The OSW is one of the largest European Union's think tanks to focus its research on the part of Europe which until 1989 had been separated from the West by the Iron Curtain. In 2025, OSW had 394 publications, compared with a global average of 15; 110,000 followers on Twitter/X, compared with a global average of 20,000; and over 260,000 subscribers on YouTube, compared with a global average of 7,500.

The centre is particularly active in debates concerning the European Union's policy towards its Eastern neighbours (European Neighbourhood Policy, Eastern Partnership), challenges to energy security in Europe, as well as the political, social and economic transformation of countries neighbouring Poland.

== Staff and work groups ==
As of May 2026, OSW employs 87 staff members, 52 of whom are research fellows.

The centre's director is Wojciech Konończuk.
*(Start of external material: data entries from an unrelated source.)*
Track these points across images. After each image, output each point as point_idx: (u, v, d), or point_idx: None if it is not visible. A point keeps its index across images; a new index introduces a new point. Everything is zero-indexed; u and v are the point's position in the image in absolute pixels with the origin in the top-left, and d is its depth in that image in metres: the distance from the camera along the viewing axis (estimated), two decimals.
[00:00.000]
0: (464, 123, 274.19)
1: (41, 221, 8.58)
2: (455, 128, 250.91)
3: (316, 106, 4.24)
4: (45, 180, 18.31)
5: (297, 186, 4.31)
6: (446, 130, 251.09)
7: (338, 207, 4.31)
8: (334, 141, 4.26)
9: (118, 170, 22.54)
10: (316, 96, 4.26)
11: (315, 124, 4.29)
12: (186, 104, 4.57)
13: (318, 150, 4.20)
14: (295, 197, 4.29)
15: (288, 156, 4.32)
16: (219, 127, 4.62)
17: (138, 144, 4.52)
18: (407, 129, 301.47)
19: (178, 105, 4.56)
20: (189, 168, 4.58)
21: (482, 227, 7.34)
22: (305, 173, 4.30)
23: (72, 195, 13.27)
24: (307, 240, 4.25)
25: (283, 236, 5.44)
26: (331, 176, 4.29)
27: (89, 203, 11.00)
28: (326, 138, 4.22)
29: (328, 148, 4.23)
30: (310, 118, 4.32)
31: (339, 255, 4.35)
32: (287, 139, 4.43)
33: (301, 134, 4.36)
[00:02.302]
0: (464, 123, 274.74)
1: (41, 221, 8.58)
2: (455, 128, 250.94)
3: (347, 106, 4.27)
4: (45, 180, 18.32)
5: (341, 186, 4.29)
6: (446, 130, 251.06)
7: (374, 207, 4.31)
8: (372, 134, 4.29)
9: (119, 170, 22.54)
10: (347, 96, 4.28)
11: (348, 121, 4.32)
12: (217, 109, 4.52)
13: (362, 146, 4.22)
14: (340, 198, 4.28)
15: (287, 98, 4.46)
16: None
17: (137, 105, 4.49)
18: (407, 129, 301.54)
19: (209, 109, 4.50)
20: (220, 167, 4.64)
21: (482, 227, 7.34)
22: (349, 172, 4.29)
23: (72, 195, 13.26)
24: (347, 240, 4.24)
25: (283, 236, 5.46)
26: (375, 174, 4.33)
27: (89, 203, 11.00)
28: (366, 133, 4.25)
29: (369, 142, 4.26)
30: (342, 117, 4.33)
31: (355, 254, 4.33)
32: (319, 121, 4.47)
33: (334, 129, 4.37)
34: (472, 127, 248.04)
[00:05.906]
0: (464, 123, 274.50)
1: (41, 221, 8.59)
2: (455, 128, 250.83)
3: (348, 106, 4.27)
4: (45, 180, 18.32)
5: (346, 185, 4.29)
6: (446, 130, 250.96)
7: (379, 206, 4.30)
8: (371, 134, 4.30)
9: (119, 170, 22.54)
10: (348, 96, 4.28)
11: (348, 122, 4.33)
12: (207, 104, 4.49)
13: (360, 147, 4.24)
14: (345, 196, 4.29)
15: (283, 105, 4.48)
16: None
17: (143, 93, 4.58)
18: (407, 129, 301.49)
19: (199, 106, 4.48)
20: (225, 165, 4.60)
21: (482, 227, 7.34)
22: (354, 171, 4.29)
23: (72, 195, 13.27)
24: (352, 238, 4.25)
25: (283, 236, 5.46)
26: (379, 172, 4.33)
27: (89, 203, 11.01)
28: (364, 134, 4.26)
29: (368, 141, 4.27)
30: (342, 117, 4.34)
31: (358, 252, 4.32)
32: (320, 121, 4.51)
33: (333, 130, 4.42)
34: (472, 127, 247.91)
There are seven research units and a few single specialists (in energy policy and military aspects of international security), and their heads are:
- Russian Department - Marek Menkiszak
- Department for Belarus, Ukraine and Moldova - Tadeusz Iwański
- Department for Turkey, Caucasus and Central Asia - Karol Wasilewski
- Central European Department - PhD Andrzej Sadecki
- Department for Germany and Northern Europe - PhD Anna Kwiatkowska-Drożdż
- Security and Defence Department - Justyna Gotkowska
- China Department - Jakub Jakóbowski.

== Publications ==
Most of the OSW publications are available free of charge at the centre's web site, both in Polish and English (including "Analyses", "OSW Commentary", "OSW Studies" and "OSW Report").